### DOCUMENT EXCERPT ###

Mutable hotpath, immutable elsewhere

Mutable hotpath, immutable elsewhere is the optimisation pattern of selectively abandoning immutable data structures only on the critical hot path where allocation rate causes garbage collection pressure, while preserving immutability everywhere else in the codebase for safety and maintainability.

Motivation

Functional-programming best practice (especially in Scala/JVM) favours immutable data structures — every "update" creates a new object. At modest throughput this is fine; the JVM GC handles short- lived objects efficiently.

At millions of records per second, however, immutability means millions of new aggregator objects per second, each immediately discardable. The GC runs constantly:

  • Minor GCs every few seconds.
  • Major GCs taking hundreds of milliseconds.
  • More CPU spent on GC than on business logic.
  • Memory pressure → GC thrashing → processing slowdown → more memory pressure (vicious cycle).

The pattern

  1. Identify the hotpath via profiling (heap dumps, GC logs, async-profiler).
  2. Switch hotpath data structures to mutable — update aggregator fields in-place instead of creating new objects.
  3. Keep everything else immutable — non-hotpath code retains safety properties.
  4. Require measurement to justify — never switch without profiling data proving the need.
  5. Accept increased review burden — mutable code requires more careful review for concurrency bugs.

Netflix's application (2026-07-13)

Netflix Service Topology switched from immutable to mutable aggregators on the flow-log hotpath:

  • Heap allocation reduced >50%.
  • GC pause times dropped from hundreds of ms to tens of ms.
  • CPU freed up for actual business logic.

### RAW DATA ###

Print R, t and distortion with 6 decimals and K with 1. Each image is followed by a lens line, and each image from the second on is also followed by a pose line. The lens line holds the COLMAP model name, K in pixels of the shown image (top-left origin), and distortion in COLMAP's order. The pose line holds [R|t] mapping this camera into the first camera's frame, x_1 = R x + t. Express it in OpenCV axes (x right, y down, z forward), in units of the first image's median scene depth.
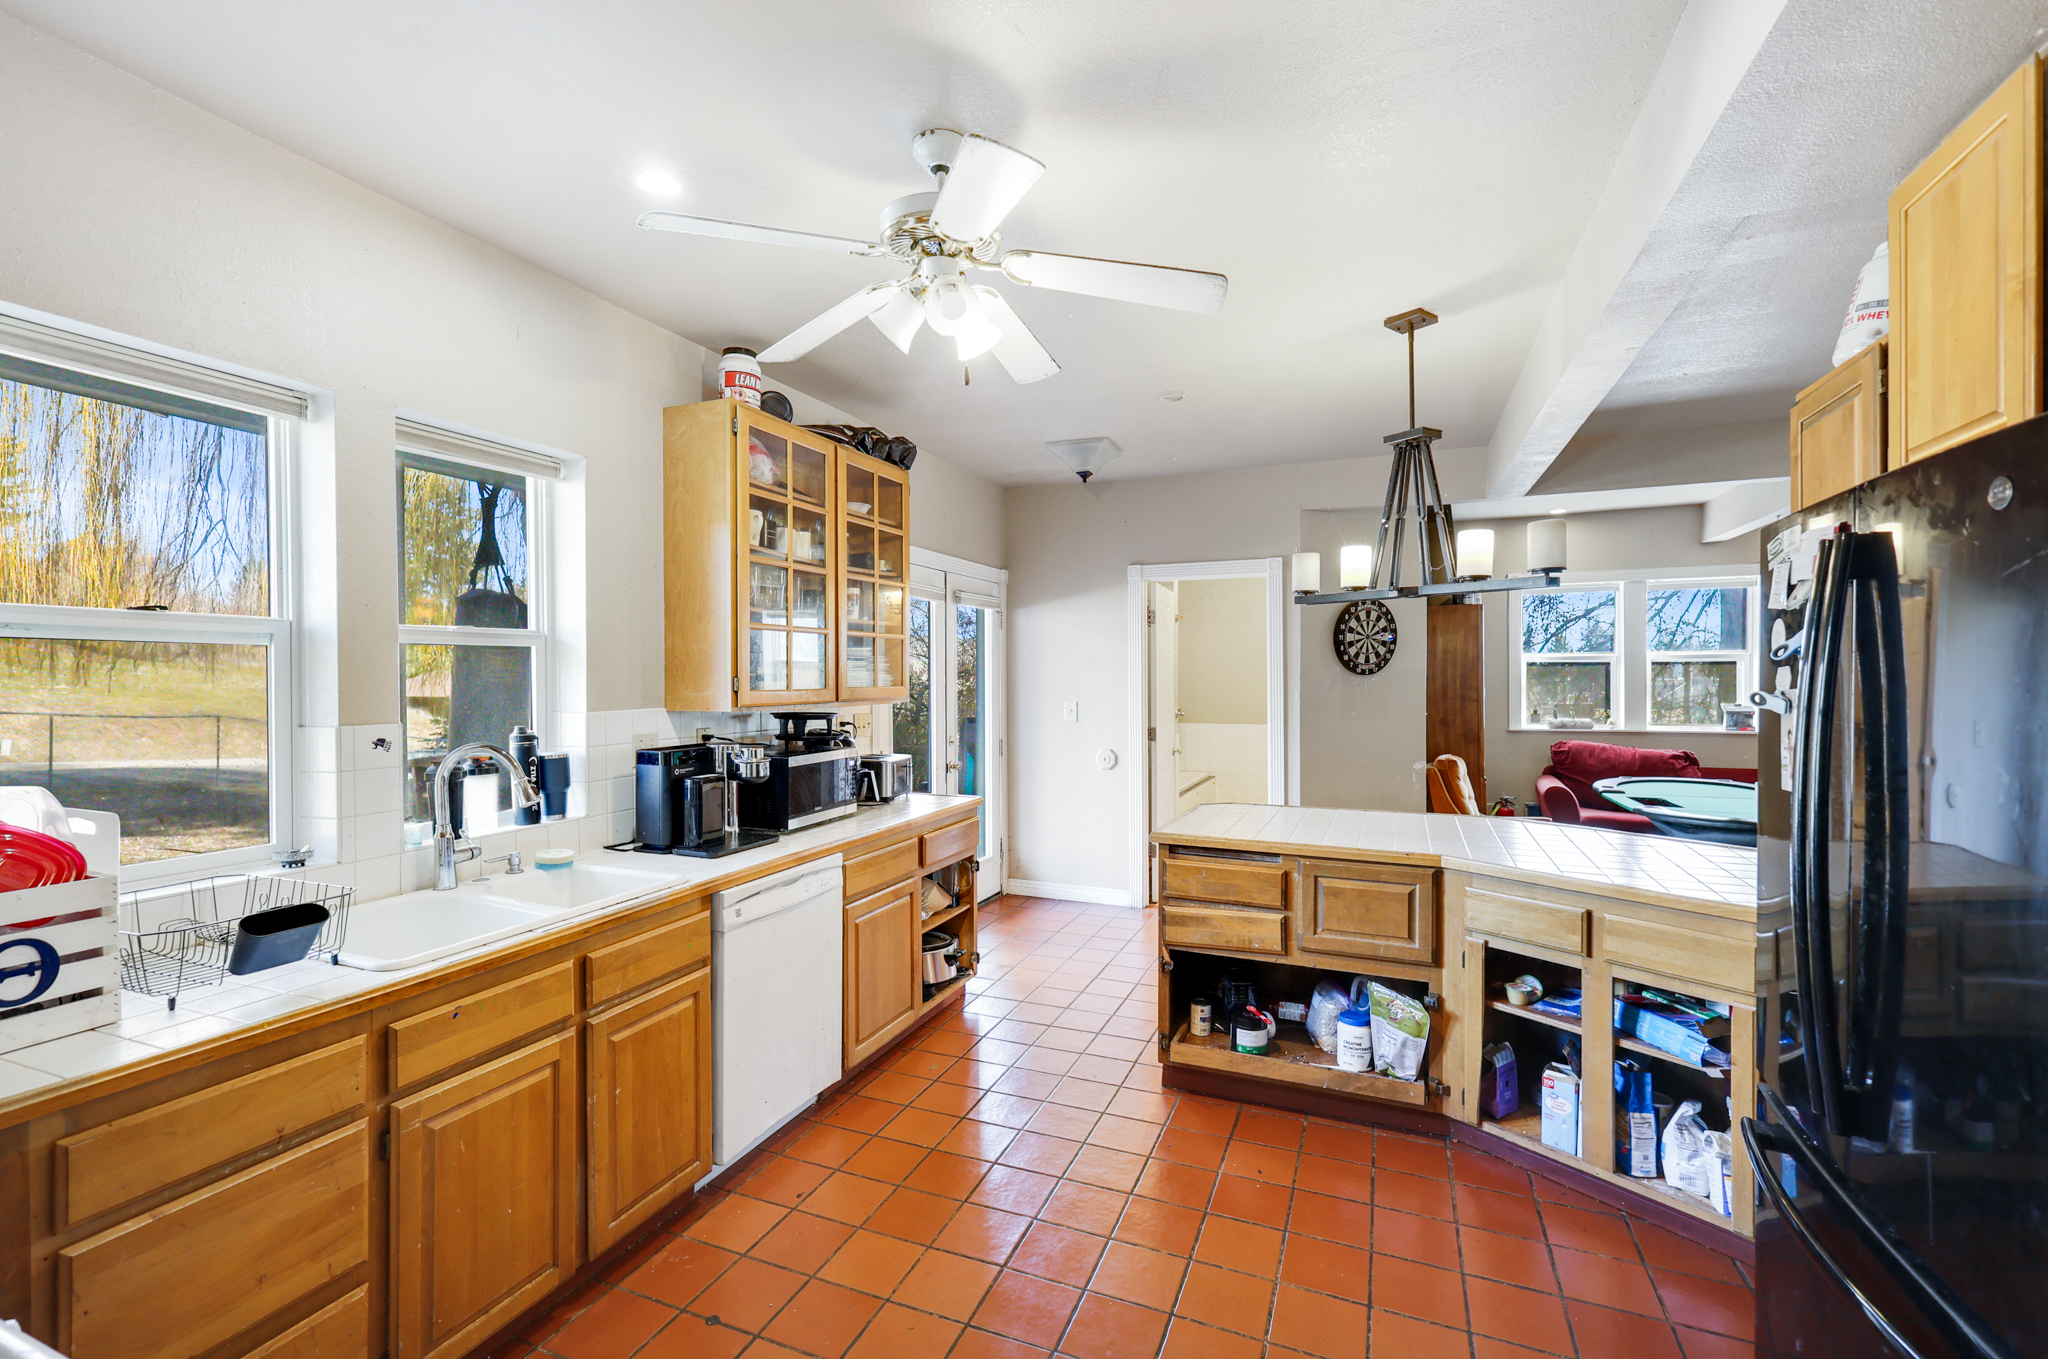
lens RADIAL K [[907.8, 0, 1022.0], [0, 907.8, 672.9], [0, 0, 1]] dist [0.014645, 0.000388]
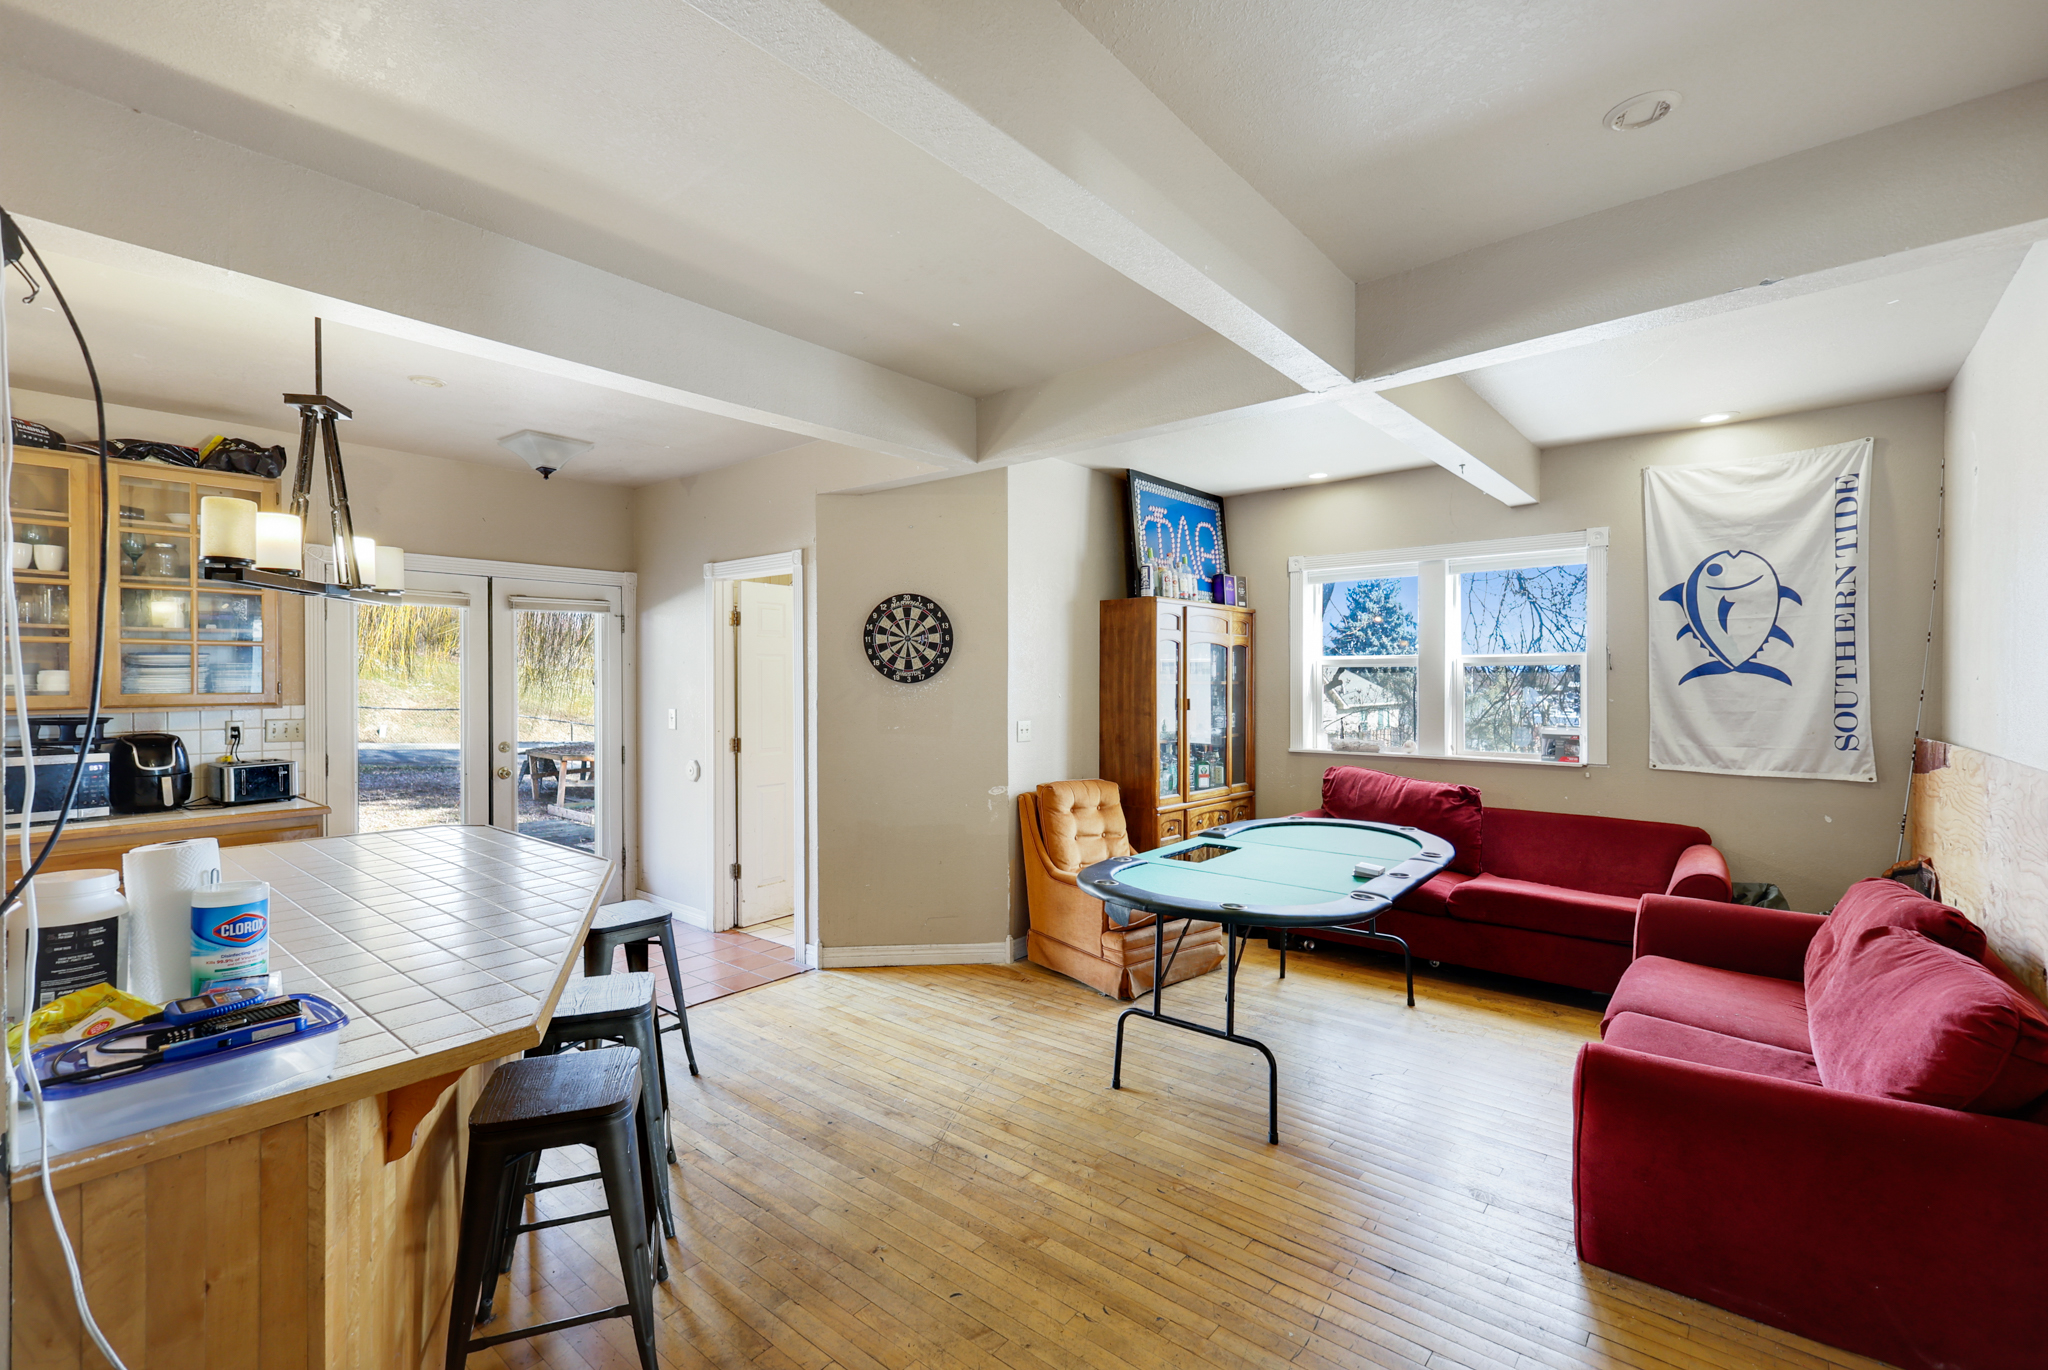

###

» TASK OBJECTIVE:
Answer these about the text on mutable hotpath, immutable elsewhere:
1. At what rate of records does immutability lead to the garbage collector running constantly?
2. Which three means does the pattern list for identifying the hotpath?
3. By how much did heap allocation fall when Netflix Service Topology switched its flow-log aggregators to mutable?

» ANSWER BELOW:
1. Millions of records per second.
2. Heap dumps, GC logs and async-profiler.
3. By more than 50%.